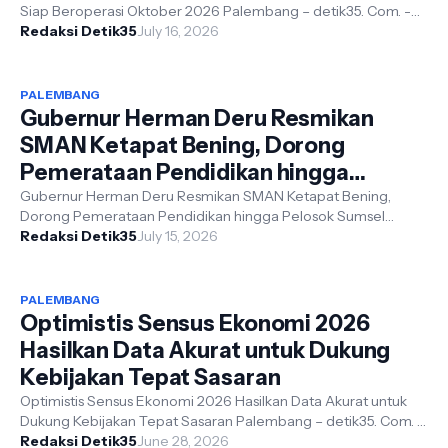
Siap Beroperasi Oktober 2026 Palembang – detik35. Com. -
Wakil Presiden Republik...
Redaksi Detik35
July 16, 2026
PALEMBANG
Gubernur Herman Deru Resmikan
SMAN Ketapat Bening, Dorong
Pemerataan Pendidikan hingga
Pelosok Sumsel
Gubernur Herman Deru Resmikan SMAN Ketapat Bening,
Dorong Pemerataan Pendidikan hingga Pelosok Sumsel
Redaksi Detik35
Muratara – detik35. Com - Gubernur S...
July 15, 2026
PALEMBANG
Optimistis Sensus Ekonomi 2026
Hasilkan Data Akurat untuk Dukung
Kebijakan Tepat Sasaran
Optimistis Sensus Ekonomi 2026 Hasilkan Data Akurat untuk
Dukung Kebijakan Tepat Sasaran Palembang – detik35. Com. -
Redaksi Detik35
Gubernur menyatakan ...
June 28, 2026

____

Write out the text of the data above again, line for line, without the picture.

**Exercise answer:**
Siap Beroperasi Oktober 2026 Palembang – detik35. Com. -
Wakil Presiden Republik...
Redaksi Detik35
July 16, 2026
PALEMBANG
Gubernur Herman Deru Resmikan
SMAN Ketapat Bening, Dorong
Pemerataan Pendidikan hingga
Pelosok Sumsel
Gubernur Herman Deru Resmikan SMAN Ketapat Bening,
Dorong Pemerataan Pendidikan hingga Pelosok Sumsel
Redaksi Detik35
Muratara – detik35. Com - Gubernur S...
July 15, 2026
PALEMBANG
Optimistis Sensus Ekonomi 2026
Hasilkan Data Akurat untuk Dukung
Kebijakan Tepat Sasaran
Optimistis Sensus Ekonomi 2026 Hasilkan Data Akurat untuk
Dukung Kebijakan Tepat Sasaran Palembang – detik35. Com. -
Redaksi Detik35
Gubernur menyatakan ...
June 28, 2026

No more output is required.